Pick up the text on AmTrust Financial Services below and carry it on from its final sentence; the listing after it is separate.

Text passage Block Start

AmTrust Financial Services, Inc., is a New York City-based multinational property and casualty insurance company, offering workers’ compensation, general liability, business owners policies (BOP), cyber liability, employment practices liability (EPLI) and more. Operating through its subsidiaries, its operations are divided into three segments: small commercial business insurance, specialty risk and Extended Warranty insurance, and Specialty Middle-Market Property and Casualty insurance. The company's main regions of operations are North America, United Kingdom, and mainland Europe. AmTrust is rated “A-” (Excellent) by AM Best Company. Barry Zyskind is the chairman and CEO.

History

AmTrust Financial Services was founded by brothers George Karfunkel and Michael Karfunkel in 1998.

In 2005, Ronald E. (Ron) Pipoly was appointed as CFO.

AmTrust began trading on the NASDAQ Global Select Market on November 13, 2006.

In 2016, Barry Zyskind, Michael Karfunkel's son-in-law, was appointed as chairman in addition to existing roles as chief executive officer, president and chairman of the Amtrust executive committee. Zyskind was listed by Forbes as the best performing CEO in the insurance industry in December 2014.

In 2017, Adam Karkowsky was appointed as CFO.

Text passage Block End
Given data Block Start

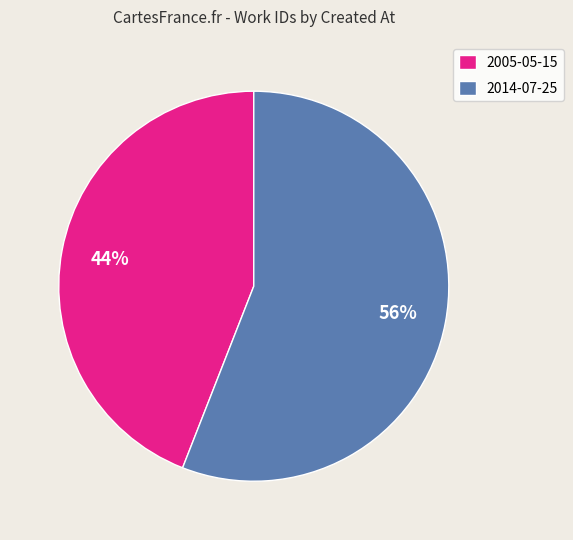

Combined, do 2005-05-15 and 2014-07-25 account for over 50%?

Yes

Given data Block End

> _Task answer_:
In November 2018, AmTrust completed a go-private transaction, merging with Evergreen Parent, L.P., an entity formed with private equity funds managed by Stone Point Capital LLC, together with the Karfunkel-Zyskind family.

In January 2019, AmTrust voluntarily delisted and deregistered all series of preferred stock and subordinated notes. Adam Karkowsky became president of AmTrust in December 2019.

In January 2019, AmTrust Financial Services, Inc. entered into a quota share agreement with Swiss Reinsurance America Corp (“Swiss Re”) for 2019 covering U.S. small commercial business totaling approximately $2.9 billion in projected written premiums, with Swiss Re projected to assume approximately $1.05 billion on an inforce, new and renewal basis.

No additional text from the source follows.